Welcome to my daily nature photo blog

Writing from My Photo Stream ~ Kelly DuMar

 

#NewThisDay Writing From My Photo Stream

First blooms on the sapling, Purple Leaf Plum

. . . Each growing season;
And with soil scabbing our knees
And our own fingers worming
Into dirt, feel a like blessedness—
A birth—in our own blind returning
To our beloved earth.

~ Excerpt from Earthworm Poem, by Dennis Camire

Ah, Frank’s cold comes my way. Mildly enough. I am up early to finish prepping for the Charles River Writers workshop today and to send my monthly newsletter. Both accomplished. And excited to find in an e-mail of the early morning hours the publication of my art feature in Mud Season Review. Delight, and astonishment, to see my winter’s ice image at the top of the issue: “Fertility Goddess, Winter Brook,” one of my own favorites from the last winter. All of them are favorites, really, and I’m so proud they have found this home in this journal that believes so wholeheartedly in the season of mud. I show Frank the images, and he’s delighted too. Later asks me, Well, does the Charles River make the best ice? Could you have found these images anywhere else?

No, definitely couldn’t find them somewhere else. I have to really really know and be familiar with a place and love a place so well to be given this kind of sight, I think. These images are sparked by seeing, by looking, yes, by awareness of the daily weather of the river and wetlands. But, I feel they emerge in a kind of intimate conversation. The images are there, they are formed in the ice, whether I see them or not. That is like conversation between friends or loved ones: what’s revealed is revealed because of the conversation and the receptivity to insight and revelation.
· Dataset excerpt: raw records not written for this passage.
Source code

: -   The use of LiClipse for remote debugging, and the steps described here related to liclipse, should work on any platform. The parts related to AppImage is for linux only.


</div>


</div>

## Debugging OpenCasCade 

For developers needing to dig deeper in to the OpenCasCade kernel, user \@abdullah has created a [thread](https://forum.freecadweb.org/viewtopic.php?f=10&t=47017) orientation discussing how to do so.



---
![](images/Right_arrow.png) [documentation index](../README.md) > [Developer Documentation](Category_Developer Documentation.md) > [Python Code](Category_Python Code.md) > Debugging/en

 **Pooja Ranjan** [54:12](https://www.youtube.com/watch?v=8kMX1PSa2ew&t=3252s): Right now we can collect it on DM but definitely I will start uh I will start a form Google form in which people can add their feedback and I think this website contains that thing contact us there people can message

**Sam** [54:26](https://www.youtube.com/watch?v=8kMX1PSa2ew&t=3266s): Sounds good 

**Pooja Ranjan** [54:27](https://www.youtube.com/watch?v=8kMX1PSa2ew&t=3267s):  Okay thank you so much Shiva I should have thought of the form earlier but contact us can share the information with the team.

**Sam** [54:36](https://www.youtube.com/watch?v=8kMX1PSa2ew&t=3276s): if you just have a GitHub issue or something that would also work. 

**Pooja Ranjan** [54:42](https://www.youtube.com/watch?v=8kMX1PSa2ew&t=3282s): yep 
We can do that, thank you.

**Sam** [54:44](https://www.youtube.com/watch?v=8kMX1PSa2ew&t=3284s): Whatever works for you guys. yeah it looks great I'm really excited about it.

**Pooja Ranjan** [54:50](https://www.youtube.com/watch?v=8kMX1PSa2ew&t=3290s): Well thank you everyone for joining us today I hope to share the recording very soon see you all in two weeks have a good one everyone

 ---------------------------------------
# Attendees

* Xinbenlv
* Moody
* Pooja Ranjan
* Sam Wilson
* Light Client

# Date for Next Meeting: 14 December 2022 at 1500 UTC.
I have a wonderful Charles Rive Writers workshop; the theme and prompt about your favorite time of day works well to generate lovely poetry and prose. In the late afternoon I pick up the special one and we go outside in the yard where I rake a bit, a big pile of pine needles and leaves pushed up again and again by the plow on the driveway. In this organic heap I uncover an earthworm. I must show this to the Special One, who is perfectly comfortable handling it. . . until it starts to squirm. Now it’s on the driveway and we watch it move the squiggling turning whirling bending way a worm worms around. Then I put it back in the pile of needles and leaves it wants to work on. I turn around, and there is dance being performed by the Special One: Dance of the Earthworm.